Beyoncé hasn’t been the only artist to retaliate through her music. In 2021, Lil Nas X faced his satanic accusations in his Montero music video. As a gay artist, he has been a frequent target of religious extremists who equate his queer-empowering stance with sin. The Montero MV showcases the artist cleverly restructuring the biblical narrative, while also ironically pole-dancing down to hell.
Similarly, Sam Smith has also faced devilish allegations after coming out as non-binary in 2019. Smith teased these allegations alongside Kim Petras in their ‘Unholy’ Grammy performance, wearing devil horns and red robes. After the performance, Petras revealed how as a transgender artist she ‘grew up wondering about religion and wanting to be a part of it, but then slowly realizing it doesn’t want me to be a part of it’. So while these artists are mocking the fingers pointing ‘devil’ at them, these accusations of Satanism also highlight the continuous exclusion and condemnation of queer artists in pop culture spaces.
Doja Cat bites back
Doja Cat has been the most recent artist to take the devil accusations in her stride. In recent years, the singer-rapper has been shifting her image from the pink-haired princess of pop to experimental extremes. From transforming into a fashionable feline at the MET Gala, to crystallising herself with full-body red paint at Paris Fashion Week, Doja Cat has strutted into the spotlight for creative exploration.
Doja’s experimentalism, however, has sparked intense conservative backlash – and even downright fear. Many internet users – including former fans – have voiced their concern for the artist’s evolving image.
Rather than disputing these absurd claims, Doja Cat seems to have embarked on a personal mission to add fuel to her own fire – literally. In her recent music videos, Doja makes blatant references to hellish fires and satanic domination. She either dances with the devil, or, in the case of her Demons music video, becomes one herself. As she turns into a red-eyed demon halfway through the song, Doja draws more and more attention while simultaneously exhibiting the absurdity of the public’s irrational fears. She becomes a physical demon, and, more importantly, a representation of breaking cultural and conventional boundaries. The main line of the chorus is ‘how my demons look…now that you bitches shook?’. With this, Doja mocks her Satanist accusers by transforming into exactly what they fear her to be – an uncontrollable, unrestricted menace to the music industry.

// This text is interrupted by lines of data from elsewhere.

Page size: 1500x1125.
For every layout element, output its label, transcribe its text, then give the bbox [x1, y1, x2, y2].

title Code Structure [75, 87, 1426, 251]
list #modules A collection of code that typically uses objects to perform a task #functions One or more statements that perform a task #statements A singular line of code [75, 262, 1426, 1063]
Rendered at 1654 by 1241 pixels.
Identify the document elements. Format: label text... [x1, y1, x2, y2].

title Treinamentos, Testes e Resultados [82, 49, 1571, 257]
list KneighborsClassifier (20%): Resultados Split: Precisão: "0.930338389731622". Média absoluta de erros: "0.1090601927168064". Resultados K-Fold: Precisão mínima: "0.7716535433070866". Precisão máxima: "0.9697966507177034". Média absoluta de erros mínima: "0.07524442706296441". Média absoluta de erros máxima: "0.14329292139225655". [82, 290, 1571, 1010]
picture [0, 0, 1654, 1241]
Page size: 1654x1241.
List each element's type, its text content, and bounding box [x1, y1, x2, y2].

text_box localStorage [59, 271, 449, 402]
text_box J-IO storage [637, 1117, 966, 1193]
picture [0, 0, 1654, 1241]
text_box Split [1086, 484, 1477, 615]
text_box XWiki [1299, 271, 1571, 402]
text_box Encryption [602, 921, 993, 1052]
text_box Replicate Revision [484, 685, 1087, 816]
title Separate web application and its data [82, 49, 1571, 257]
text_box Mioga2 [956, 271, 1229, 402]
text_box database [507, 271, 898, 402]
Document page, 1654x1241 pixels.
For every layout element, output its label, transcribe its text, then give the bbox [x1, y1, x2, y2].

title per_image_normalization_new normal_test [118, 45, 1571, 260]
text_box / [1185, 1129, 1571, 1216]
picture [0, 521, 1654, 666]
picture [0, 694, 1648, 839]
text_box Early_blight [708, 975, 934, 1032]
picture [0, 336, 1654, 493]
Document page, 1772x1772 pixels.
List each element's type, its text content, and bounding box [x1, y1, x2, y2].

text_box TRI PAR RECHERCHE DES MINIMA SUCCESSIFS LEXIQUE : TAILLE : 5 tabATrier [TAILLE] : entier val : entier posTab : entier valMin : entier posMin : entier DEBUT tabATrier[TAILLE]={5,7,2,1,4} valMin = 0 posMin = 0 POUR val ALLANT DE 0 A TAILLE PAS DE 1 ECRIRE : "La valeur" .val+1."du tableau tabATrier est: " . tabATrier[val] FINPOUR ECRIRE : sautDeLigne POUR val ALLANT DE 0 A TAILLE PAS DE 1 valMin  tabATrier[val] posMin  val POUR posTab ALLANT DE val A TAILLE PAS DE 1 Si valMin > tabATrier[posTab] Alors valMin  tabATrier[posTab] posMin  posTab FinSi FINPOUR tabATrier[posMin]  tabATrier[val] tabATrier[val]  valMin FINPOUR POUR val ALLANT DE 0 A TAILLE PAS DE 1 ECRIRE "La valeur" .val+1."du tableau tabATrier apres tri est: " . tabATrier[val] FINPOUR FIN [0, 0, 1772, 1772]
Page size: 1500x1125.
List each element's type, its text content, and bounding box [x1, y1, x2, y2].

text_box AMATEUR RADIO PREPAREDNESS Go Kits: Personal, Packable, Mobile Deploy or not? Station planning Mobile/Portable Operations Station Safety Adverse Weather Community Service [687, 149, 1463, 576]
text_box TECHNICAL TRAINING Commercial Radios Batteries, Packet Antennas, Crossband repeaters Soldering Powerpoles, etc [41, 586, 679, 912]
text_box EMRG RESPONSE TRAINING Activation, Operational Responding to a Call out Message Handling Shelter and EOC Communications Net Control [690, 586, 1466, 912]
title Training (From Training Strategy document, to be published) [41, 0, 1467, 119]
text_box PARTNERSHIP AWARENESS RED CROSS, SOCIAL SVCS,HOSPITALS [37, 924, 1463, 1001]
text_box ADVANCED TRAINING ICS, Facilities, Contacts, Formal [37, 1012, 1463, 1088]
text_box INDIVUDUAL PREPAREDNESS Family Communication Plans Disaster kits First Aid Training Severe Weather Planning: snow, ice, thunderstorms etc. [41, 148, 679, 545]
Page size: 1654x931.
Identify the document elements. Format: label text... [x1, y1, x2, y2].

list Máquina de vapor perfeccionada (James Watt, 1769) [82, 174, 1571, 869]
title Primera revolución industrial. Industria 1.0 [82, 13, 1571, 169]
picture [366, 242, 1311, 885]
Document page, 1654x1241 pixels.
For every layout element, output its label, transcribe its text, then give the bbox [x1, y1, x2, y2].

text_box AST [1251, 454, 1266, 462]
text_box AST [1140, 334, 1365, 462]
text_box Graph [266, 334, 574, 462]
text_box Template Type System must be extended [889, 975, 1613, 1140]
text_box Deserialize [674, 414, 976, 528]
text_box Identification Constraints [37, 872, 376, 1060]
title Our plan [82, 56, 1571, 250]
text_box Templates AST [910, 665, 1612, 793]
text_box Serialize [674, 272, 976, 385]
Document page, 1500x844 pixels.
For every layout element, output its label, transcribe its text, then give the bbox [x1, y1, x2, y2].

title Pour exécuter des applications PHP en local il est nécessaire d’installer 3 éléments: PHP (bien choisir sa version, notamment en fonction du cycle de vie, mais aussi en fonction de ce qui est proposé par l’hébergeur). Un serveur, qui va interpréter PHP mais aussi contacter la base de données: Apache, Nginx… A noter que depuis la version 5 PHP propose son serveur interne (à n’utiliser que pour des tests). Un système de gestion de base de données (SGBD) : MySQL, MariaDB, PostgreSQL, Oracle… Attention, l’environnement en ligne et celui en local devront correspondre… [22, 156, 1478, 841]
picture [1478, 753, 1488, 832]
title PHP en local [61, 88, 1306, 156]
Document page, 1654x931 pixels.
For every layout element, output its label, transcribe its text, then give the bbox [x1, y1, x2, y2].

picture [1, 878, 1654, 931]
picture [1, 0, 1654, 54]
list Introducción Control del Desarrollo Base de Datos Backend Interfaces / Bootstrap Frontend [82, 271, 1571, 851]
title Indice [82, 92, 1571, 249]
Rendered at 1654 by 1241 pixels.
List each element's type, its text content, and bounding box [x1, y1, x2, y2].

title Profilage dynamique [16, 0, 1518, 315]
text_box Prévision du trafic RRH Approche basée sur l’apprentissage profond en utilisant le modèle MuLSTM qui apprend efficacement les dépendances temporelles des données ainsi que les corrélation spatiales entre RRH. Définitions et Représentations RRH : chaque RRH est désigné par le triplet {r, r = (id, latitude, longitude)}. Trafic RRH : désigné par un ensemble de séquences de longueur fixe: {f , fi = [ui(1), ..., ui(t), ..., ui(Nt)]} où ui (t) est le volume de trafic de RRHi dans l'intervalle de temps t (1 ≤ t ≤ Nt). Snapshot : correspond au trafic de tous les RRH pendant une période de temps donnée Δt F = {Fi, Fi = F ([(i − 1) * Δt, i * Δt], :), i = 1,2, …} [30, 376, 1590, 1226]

On one hand, fans have praised Doja’s dedication to dismantling the expectations of herself. These expectations have been cemented since her domination of 2020 TikTok with glossy tracks from her Hot Pink album. Many people have celebrated her separation from this old era, admiring her new, non-categorisable persona.
Unfortunately, others are still sincere in their advocation of Doja as the devil incarnate.
There’s more to this than meets the eye
In the end, most people can watch these videos and discredit them with a single swipe. But they are still being watched, listened to, and supported. These videos – however ridiculous they sound to the average viewer – serve as a gateway for bigotry. Music is accessible and globally influential, so traditionalists will always be ready to pounce on whichever celebrity takes centre stage. When mould-breaking and unconventional artists like Doja Cat start to stand out, bigots will jump on social media bandwagons to alienate queer and POC artists. Under the guise of the reemerging Satanic Panic, the underlying intention is to exclude unique creators from mainstream spaces altogether.